Many people understandably don’t have the knowledge required appreciate the way nutrients moved through the soil. They also don’t understand that the perceived potential risks are nothing compared to the benefits of biosolids to the community they serve.
The EPA, in particular, has developed a set of guidelines and measurements for the correct usage and application of biosolids on agricultural land, forestlands, and even in home gardens. These guidelines will also set the standard for the control, the use, and the disposal of biosolids.
ROne of the main reasons why communities frown at the entrance of biosolids into their local agricultural farms and even in their gardening stores is the possible and potential spread of disease-causing organisms. The exposure to pathogens make people wary about the benefits of biosolids to their communities.

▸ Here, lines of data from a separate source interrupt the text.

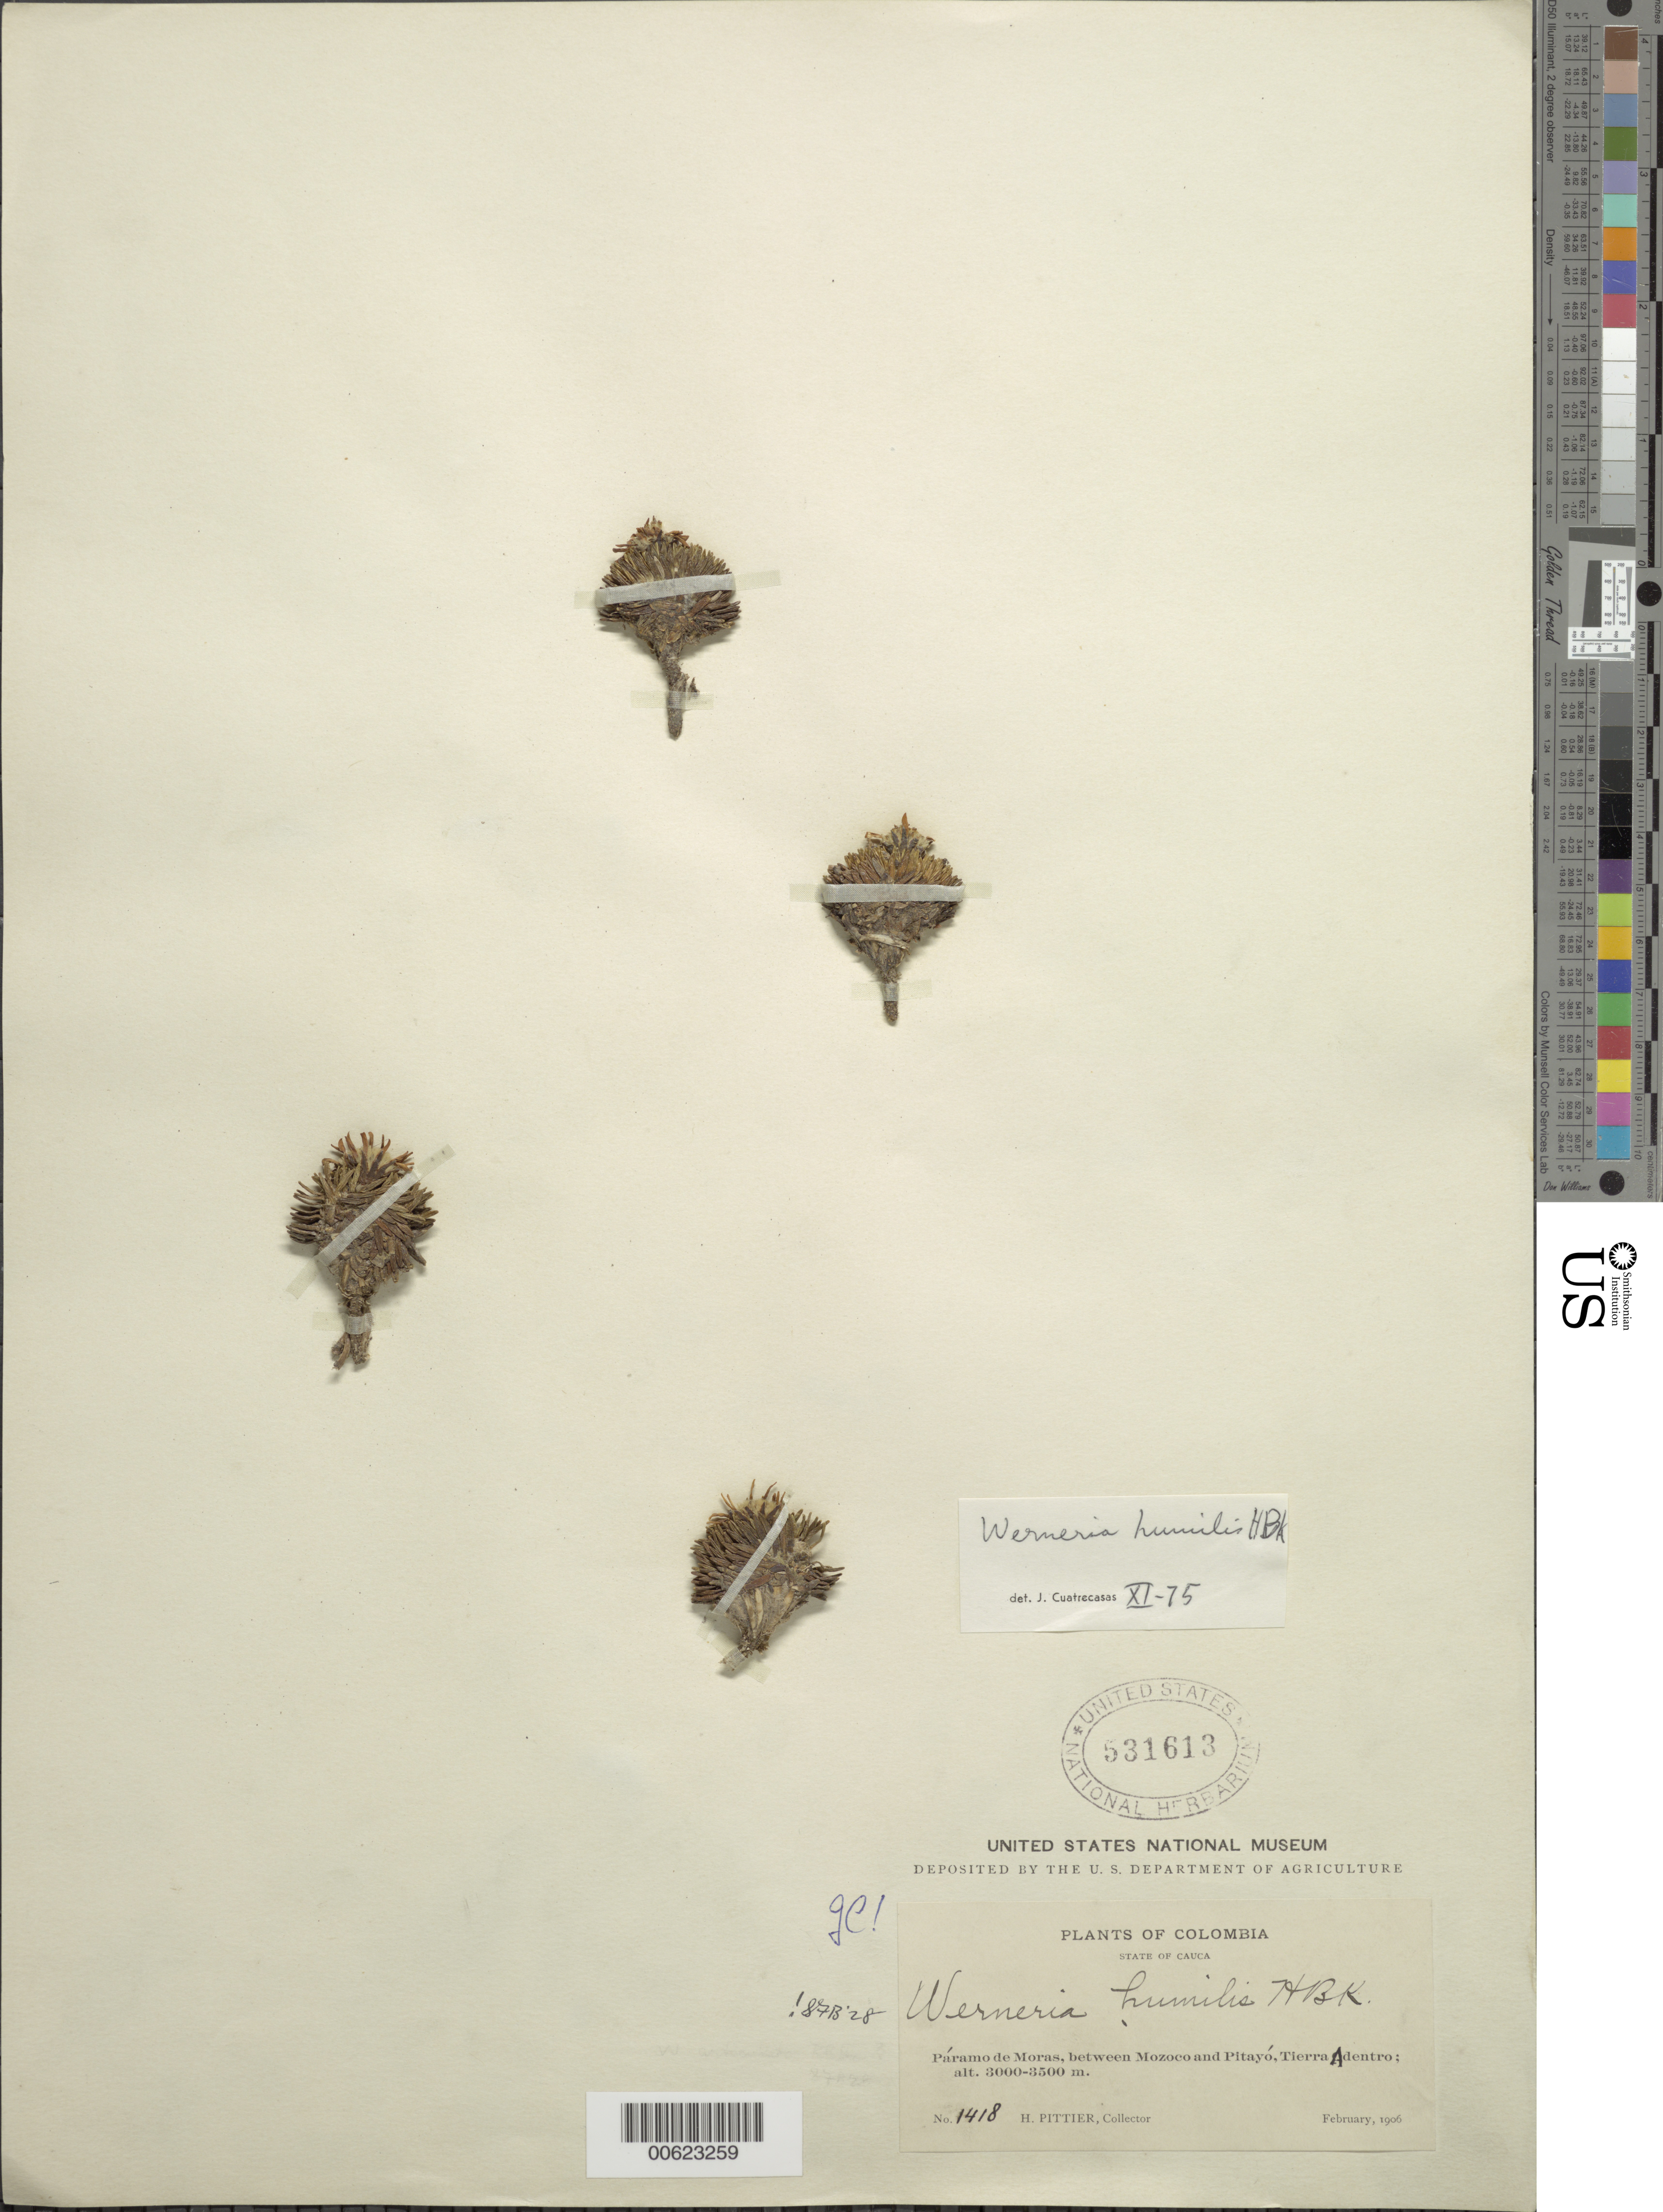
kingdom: Plantae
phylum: Tracheophyta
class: Magnoliopsida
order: Asterales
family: Asteraceae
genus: Xenophyllum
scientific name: Xenophyllum humile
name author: (Kunth) V.A. Funk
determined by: Funk, Vicki A., (BOT), Smithsonian Institution - National Museum of Natural History (UNITED STATES)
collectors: H. F. Pittier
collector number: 1418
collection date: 1906-02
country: Colombia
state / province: Cauca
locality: Paramo de Moras, between Mozoco and Pitayo, Tierra Adentro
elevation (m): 3000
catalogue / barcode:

Disease-causing organisms that could be found in biosolids are bacteria, protozoa, viruses, and viable helminth ova. These are not the only organisms that could live in biosolids, but these are the most common types of pathogens. These, however, can be eliminated by treating biosolids prior to land application. Treatment plants use a number of technologies to control pathogens and reduce vectors.

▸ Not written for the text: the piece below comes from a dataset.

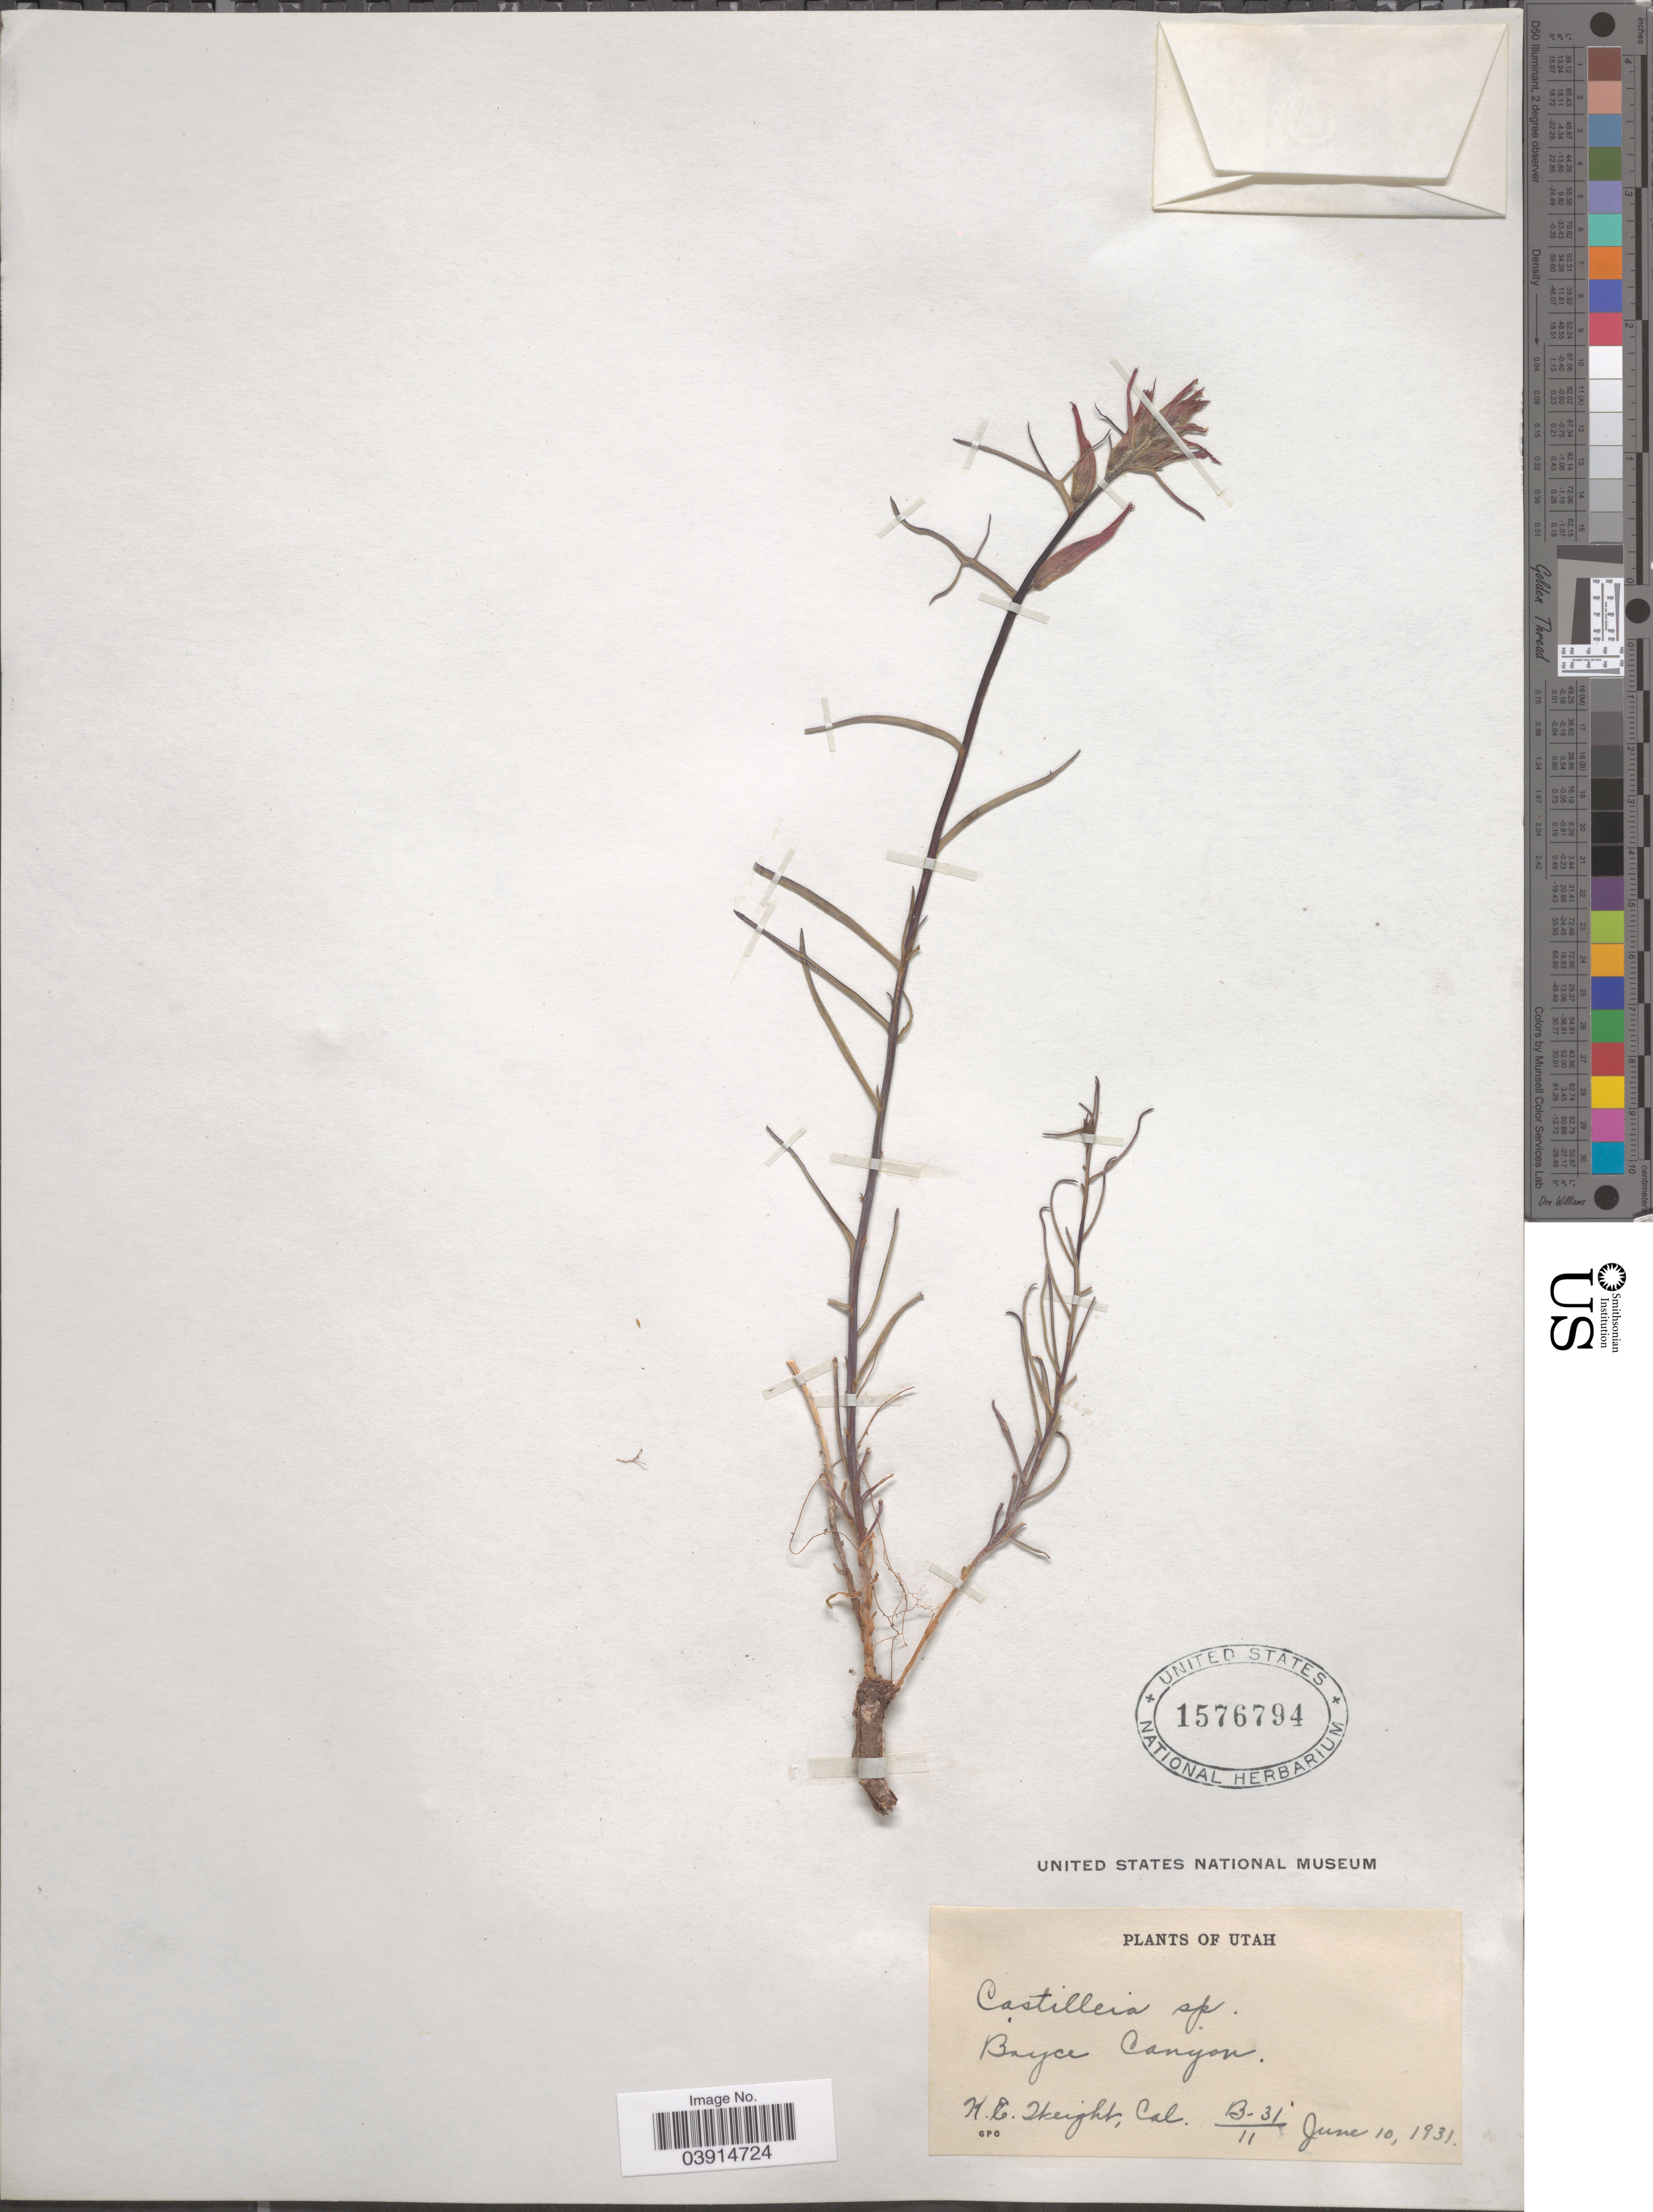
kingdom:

Another perceived risk and is often the cause of animosity between plant managers and the community leaders is the possible presence of a small concentration or dose of toxic chemicals. Of course, because biosolids are produced from sewage sludge, it is not entirely impossible that they could contain harmful and toxic chemicals.
Most of the pollutants that can be found there are considered toxic and harmful at certain concentrations and doses. However, it should be noted that high concentrations have rarely been found in biosolids, so there should be no cause of concern for many communities.
Common foods and medicines such as salt and aspirin have doses of chemicals, but their normal levels are safe. It should be noted that when the chemicals reached high doses in food products, it could be toxic and harmful for human consumption.
The toxicity of a food product is rated like this: supertoxic (a taste of 7 drops), extremely toxic (7 drops to 1 teaspoon), very toxic (1 teaspoon to 1 ounce), moderately toxic (1 ounce to 1 pint), slightly toxic (1 pint to 1 quart), and practically nontoxic (more than one quart).